The District contended that requiring anything more would create ambiguities that would invite increased litigation and, in effect, place decisions on individual education matters into the hands of judges, who are not qualified to render such judgments. This increased litigation would, in turn, rob school districts of significant resources necessary to educate all students in their districts.
The Supreme Court rejected these arguments, scrapping the “merely more than de minimis” standard that merely requires evidence of “some” progress for an IEP to satisfy federal education law. Instead, Justice Roberts, writing for a unanimous court, concluded that compliance with IDEA requires schools to “offer an IEP reasonably calculated to enable a child to make progress appropriate in light of the child’s circumstances.” The Court noted that for children “fully integrated in the regular classroom,” the IEP should be “reasonably calculated to enable the child to achieve passing marks and advance from grade to grade.” Put another way, “for most children, a FAPE will involve integration in the regular classroom and individualized special education calculated to achieve advancement from grade to grade.”
For a child who cannot be “fully integrated in the regular classroom and not able to achieve on grade level,” the Court acknowledged that, while “grade-level advancement” may not be the appropriate measuring stick for compliance, the child’s “educational program must be appropriately ambitious in light of his circumstances.” According to the Court, “every child should have the chance to meet challenging objectives.”
This broad, individualized standard for children who cannot reasonably attain grade-level advancement will seemingly require schools to increase the services offered as part of their IEPs. It will likely invite considerable litigation against schools as lower courts flesh out its application in a variety of specific contexts.
What Does This Mean For Public Schools?
The only educational institutions affected by today’s ruling are public schools receiving federal funding and subject to the IDEA. Up until now, a school district could feel confident that it was satisfying federal education law if it developed an IEP reasonably calculated to guarantee some educational benefit. The measure and adequacy of an IEP would only be determined as of the time it was offered to the student, and there would be no “Monday Morning Quarterbacking” to look to the actual success of the student in reviewing the adequacy of the plan. The question of the student’s actual progress was rarely examined, and if so, all that was required was “some” amount of progress to meet the IDEA standard. That day is no more.

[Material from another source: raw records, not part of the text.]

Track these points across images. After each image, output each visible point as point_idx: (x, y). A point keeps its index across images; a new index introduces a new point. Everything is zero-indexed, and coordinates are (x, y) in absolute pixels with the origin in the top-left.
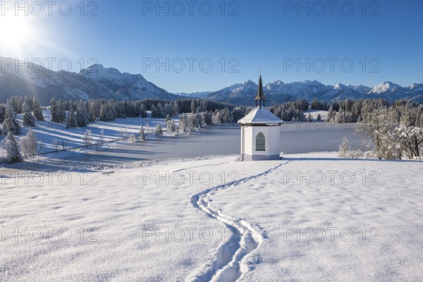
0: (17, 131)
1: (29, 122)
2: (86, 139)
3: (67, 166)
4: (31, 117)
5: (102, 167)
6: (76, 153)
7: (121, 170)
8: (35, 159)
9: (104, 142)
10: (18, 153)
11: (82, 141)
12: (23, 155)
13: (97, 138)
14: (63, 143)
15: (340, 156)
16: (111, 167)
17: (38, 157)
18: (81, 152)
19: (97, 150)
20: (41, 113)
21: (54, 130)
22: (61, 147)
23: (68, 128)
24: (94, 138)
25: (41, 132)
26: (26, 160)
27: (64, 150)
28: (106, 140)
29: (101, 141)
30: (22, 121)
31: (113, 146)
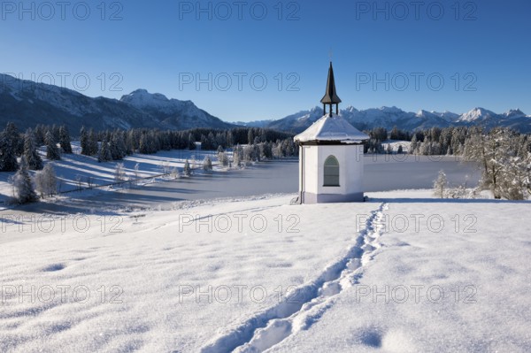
0: (37, 164)
1: (53, 155)
2: (117, 174)
3: (88, 208)
4: (56, 149)
5: (132, 209)
6: (104, 191)
7: (155, 212)
8: (54, 199)
9: (139, 178)
10: (32, 192)
11: (113, 177)
12: (39, 194)
13: (132, 174)
14: (90, 179)
15: (436, 194)
16: (142, 209)
17: (57, 196)
18: (111, 190)
19: (131, 188)
20: (69, 144)
21: (83, 164)
22: (86, 185)
23: (100, 162)
24: (128, 173)
25: (67, 166)
26: (42, 200)
27: (91, 188)
28: (142, 175)
29: (136, 177)
30: (45, 154)
31: (150, 183)
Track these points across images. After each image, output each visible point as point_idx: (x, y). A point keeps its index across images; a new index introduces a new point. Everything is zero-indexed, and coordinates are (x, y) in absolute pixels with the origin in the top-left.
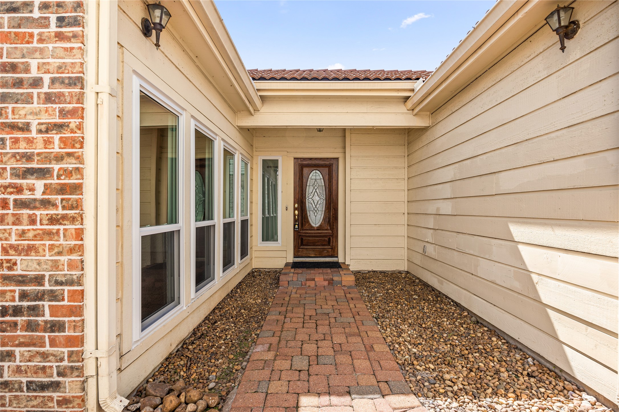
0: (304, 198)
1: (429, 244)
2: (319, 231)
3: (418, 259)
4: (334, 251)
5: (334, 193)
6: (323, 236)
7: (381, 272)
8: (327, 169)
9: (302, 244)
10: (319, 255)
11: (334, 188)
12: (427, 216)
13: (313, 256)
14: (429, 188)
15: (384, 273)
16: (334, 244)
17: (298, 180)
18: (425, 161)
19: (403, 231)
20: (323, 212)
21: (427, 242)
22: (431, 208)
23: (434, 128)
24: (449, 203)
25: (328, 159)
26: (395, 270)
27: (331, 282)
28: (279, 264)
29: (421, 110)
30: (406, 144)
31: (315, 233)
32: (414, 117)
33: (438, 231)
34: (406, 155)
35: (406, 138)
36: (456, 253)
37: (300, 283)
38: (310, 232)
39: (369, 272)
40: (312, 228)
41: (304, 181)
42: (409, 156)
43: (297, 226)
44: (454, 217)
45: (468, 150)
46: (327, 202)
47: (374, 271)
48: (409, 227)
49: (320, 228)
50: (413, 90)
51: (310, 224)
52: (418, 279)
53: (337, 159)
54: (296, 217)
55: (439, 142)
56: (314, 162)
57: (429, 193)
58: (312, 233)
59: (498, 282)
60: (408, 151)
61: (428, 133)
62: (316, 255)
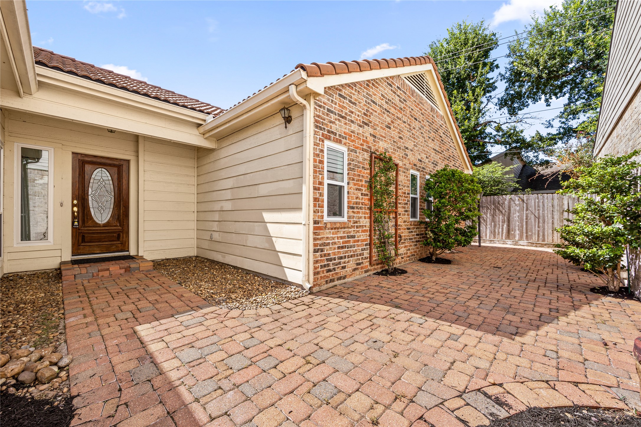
0: (86, 195)
1: (215, 232)
2: (106, 228)
3: (206, 245)
4: (124, 246)
5: (124, 192)
6: (111, 232)
7: (174, 259)
8: (116, 169)
9: (83, 241)
10: (106, 250)
11: (124, 187)
12: (213, 212)
13: (98, 252)
14: (215, 193)
15: (176, 259)
16: (124, 239)
17: (78, 175)
18: (212, 173)
19: (193, 225)
20: (111, 210)
21: (214, 231)
22: (217, 206)
23: (219, 151)
24: (229, 202)
25: (117, 159)
26: (186, 256)
27: (128, 270)
28: (52, 263)
29: (210, 136)
30: (196, 158)
31: (100, 230)
32: (205, 140)
33: (222, 222)
34: (196, 166)
35: (196, 154)
36: (234, 235)
37: (91, 274)
38: (94, 228)
39: (163, 260)
40: (97, 225)
41: (86, 177)
42: (199, 168)
43: (76, 223)
44: (232, 212)
45: (242, 169)
46: (116, 200)
47: (168, 259)
48: (198, 222)
49: (107, 224)
50: (205, 121)
51: (94, 221)
52: (206, 259)
53: (128, 161)
54: (76, 214)
55: (223, 161)
56: (99, 160)
57: (215, 196)
58: (97, 230)
59: (258, 246)
60: (197, 164)
61: (215, 153)
62: (102, 251)
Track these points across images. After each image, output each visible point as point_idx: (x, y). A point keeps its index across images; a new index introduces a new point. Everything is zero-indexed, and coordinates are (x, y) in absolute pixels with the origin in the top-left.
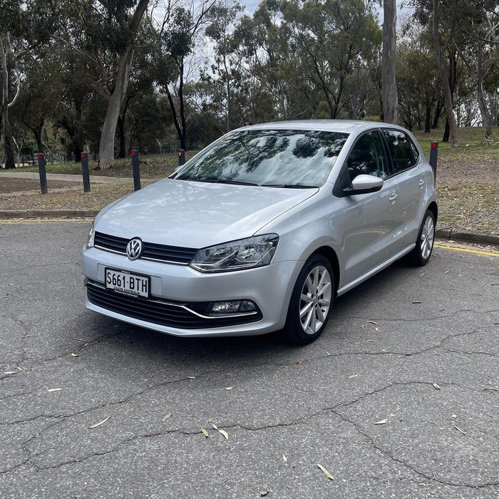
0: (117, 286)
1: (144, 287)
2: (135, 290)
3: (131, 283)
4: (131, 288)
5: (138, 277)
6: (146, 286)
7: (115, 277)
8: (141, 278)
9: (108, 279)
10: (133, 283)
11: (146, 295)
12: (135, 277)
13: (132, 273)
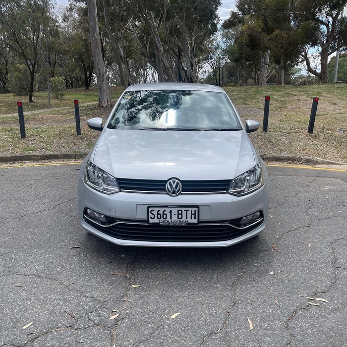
0: (162, 219)
1: (193, 216)
2: (184, 219)
3: (178, 214)
4: (178, 218)
5: (186, 209)
6: (195, 214)
7: (161, 212)
8: (190, 209)
9: (151, 215)
10: (181, 214)
11: (195, 221)
12: (183, 209)
13: (179, 206)
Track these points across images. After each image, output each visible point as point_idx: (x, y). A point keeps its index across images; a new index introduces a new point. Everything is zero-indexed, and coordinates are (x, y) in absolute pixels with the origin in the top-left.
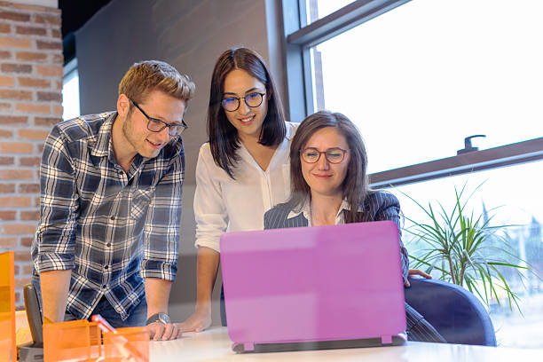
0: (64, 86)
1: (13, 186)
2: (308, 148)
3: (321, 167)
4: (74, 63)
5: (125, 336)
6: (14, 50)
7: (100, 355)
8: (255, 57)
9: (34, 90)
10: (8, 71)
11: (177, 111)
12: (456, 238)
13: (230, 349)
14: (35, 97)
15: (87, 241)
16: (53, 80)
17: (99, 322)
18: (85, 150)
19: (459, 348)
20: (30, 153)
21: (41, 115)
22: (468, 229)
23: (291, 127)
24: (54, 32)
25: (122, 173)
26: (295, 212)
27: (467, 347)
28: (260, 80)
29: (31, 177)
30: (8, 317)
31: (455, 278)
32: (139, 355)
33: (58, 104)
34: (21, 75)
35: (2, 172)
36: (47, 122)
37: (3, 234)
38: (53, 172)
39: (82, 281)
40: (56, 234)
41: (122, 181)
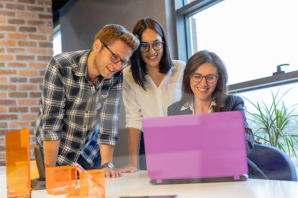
0: (54, 39)
1: (26, 93)
2: (196, 74)
3: (203, 85)
4: (58, 27)
5: (91, 174)
6: (26, 19)
7: (77, 185)
9: (37, 41)
10: (23, 31)
12: (273, 122)
13: (149, 182)
14: (38, 45)
15: (72, 124)
16: (48, 35)
17: (77, 166)
18: (70, 73)
19: (274, 183)
20: (36, 76)
21: (41, 55)
22: (280, 116)
24: (48, 9)
25: (92, 86)
26: (185, 107)
27: (279, 181)
29: (36, 88)
30: (26, 164)
31: (272, 144)
32: (99, 185)
33: (50, 49)
34: (30, 33)
35: (21, 86)
36: (44, 58)
37: (21, 120)
38: (51, 86)
39: (68, 148)
40: (53, 120)
41: (92, 90)
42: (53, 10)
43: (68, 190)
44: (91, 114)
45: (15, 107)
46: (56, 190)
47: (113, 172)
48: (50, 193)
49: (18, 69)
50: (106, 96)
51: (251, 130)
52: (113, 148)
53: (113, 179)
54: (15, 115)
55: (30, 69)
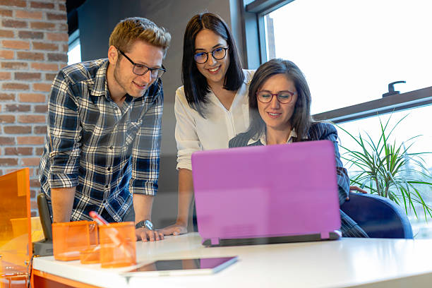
1: (30, 128)
2: (263, 91)
3: (273, 106)
4: (77, 33)
5: (116, 227)
6: (29, 20)
8: (219, 20)
9: (45, 52)
10: (25, 38)
12: (381, 163)
14: (46, 58)
15: (90, 166)
16: (60, 44)
18: (86, 90)
20: (43, 102)
21: (50, 72)
22: (392, 155)
23: (248, 73)
24: (61, 6)
25: (117, 109)
26: (254, 139)
28: (223, 37)
29: (44, 120)
30: (25, 221)
31: (381, 194)
32: (127, 244)
33: (64, 63)
34: (35, 40)
35: (21, 117)
37: (23, 166)
38: (60, 110)
39: (85, 199)
40: (65, 158)
41: (117, 115)
42: (67, 6)
43: (84, 252)
44: (118, 151)
45: (13, 147)
47: (151, 234)
49: (17, 93)
50: (138, 124)
51: (345, 171)
52: (152, 200)
53: (152, 243)
54: (14, 159)
55: (35, 93)
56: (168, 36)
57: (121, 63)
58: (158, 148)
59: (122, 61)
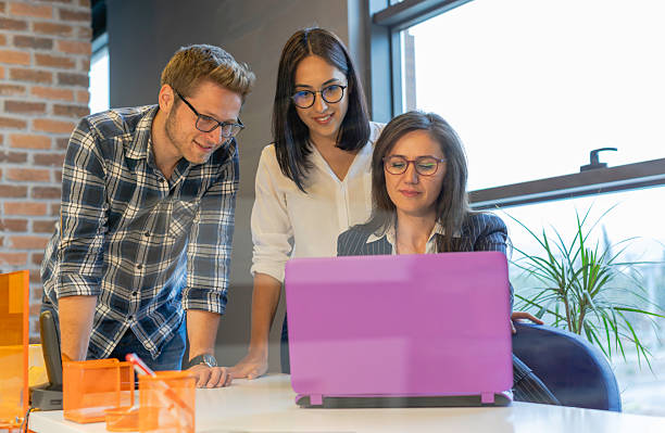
0: (92, 67)
1: (25, 189)
2: (394, 156)
3: (408, 179)
4: (104, 38)
5: (165, 380)
6: (31, 19)
7: (133, 404)
9: (54, 71)
10: (24, 46)
11: (232, 108)
12: (575, 276)
13: (293, 402)
14: (55, 81)
15: (115, 259)
16: (78, 59)
17: (135, 363)
18: (120, 150)
19: (573, 413)
20: (48, 149)
21: (62, 102)
22: (592, 265)
23: (376, 127)
25: (162, 181)
26: (377, 235)
27: (583, 410)
28: (340, 69)
29: (48, 178)
30: (19, 351)
31: (572, 325)
32: (183, 405)
33: (83, 89)
34: (39, 51)
35: (12, 171)
36: (69, 110)
37: (11, 248)
38: (80, 175)
39: (103, 309)
40: (81, 251)
41: (162, 189)
43: (113, 413)
44: (156, 240)
46: (84, 412)
48: (70, 418)
49: (7, 132)
55: (36, 134)
56: (251, 75)
57: (178, 112)
58: (229, 242)
59: (180, 108)
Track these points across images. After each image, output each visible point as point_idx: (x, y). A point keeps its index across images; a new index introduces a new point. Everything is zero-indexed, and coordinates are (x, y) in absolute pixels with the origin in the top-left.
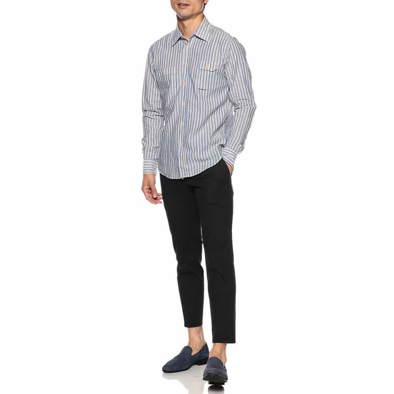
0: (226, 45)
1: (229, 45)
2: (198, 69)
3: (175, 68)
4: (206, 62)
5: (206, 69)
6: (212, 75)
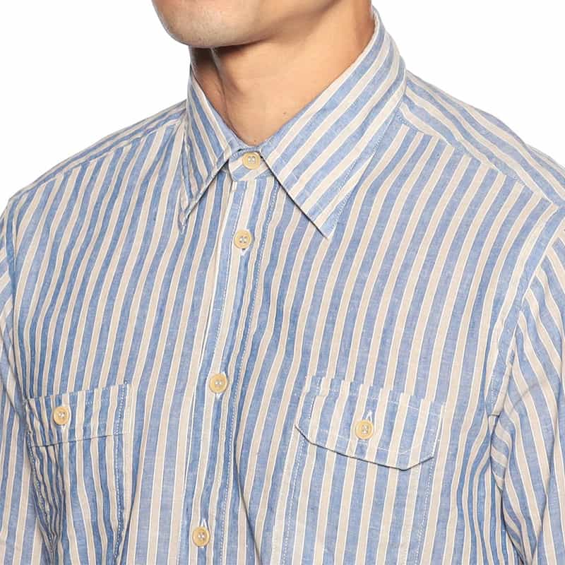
0: (518, 271)
1: (539, 274)
2: (295, 439)
3: (133, 391)
4: (354, 388)
5: (351, 451)
6: (401, 492)
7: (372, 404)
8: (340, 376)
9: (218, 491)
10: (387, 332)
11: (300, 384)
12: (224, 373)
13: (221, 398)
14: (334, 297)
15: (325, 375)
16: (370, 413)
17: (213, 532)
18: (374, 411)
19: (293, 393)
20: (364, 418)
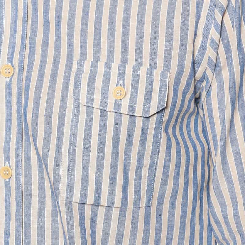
5: (110, 107)
7: (121, 76)
8: (97, 59)
9: (15, 142)
10: (126, 27)
11: (69, 67)
12: (10, 64)
13: (11, 81)
14: (84, 7)
15: (86, 60)
16: (121, 82)
17: (14, 170)
18: (123, 80)
19: (65, 73)
20: (117, 85)
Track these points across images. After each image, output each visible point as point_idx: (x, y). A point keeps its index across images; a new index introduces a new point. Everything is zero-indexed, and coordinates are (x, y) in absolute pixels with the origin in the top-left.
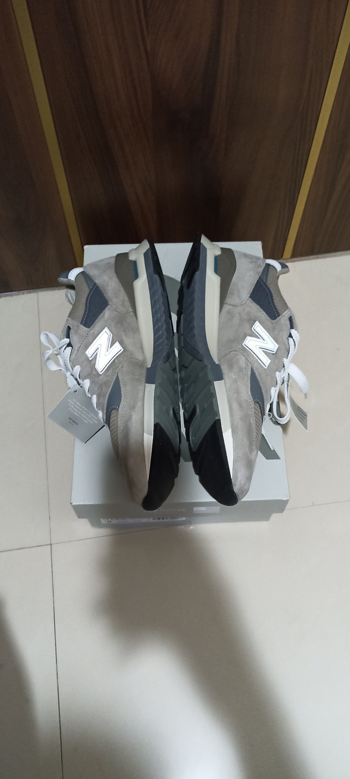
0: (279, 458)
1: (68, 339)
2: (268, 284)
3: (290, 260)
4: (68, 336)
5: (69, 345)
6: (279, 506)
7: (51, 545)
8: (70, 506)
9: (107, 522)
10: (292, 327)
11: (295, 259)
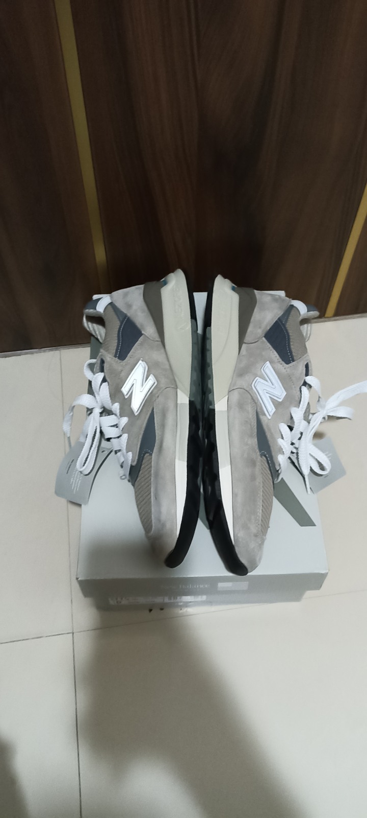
0: (314, 525)
1: (103, 373)
2: (287, 326)
3: (334, 318)
4: (102, 370)
5: (104, 380)
6: (315, 581)
7: (73, 633)
8: (76, 581)
9: (116, 602)
10: (307, 375)
11: (337, 318)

From now on, however, for students who are fully integrated into the classroom, schools will be required to provide enhanced services not only designed to provide some benefit, but that are reasonably calculated to keep track with grade progress. For those who cannot be fully integrated into the classroom, services must be designed such that the educational program is “appropriately ambitious in light of [the student’s] circumstances.” While this standard was partially designed to iron out the purported ambiguity of the previous standard, it also has inherent ambiguities which, when coupled with the enhanced requirements for public schools, will likely lead to significant litigation and costs in this area over the next several years.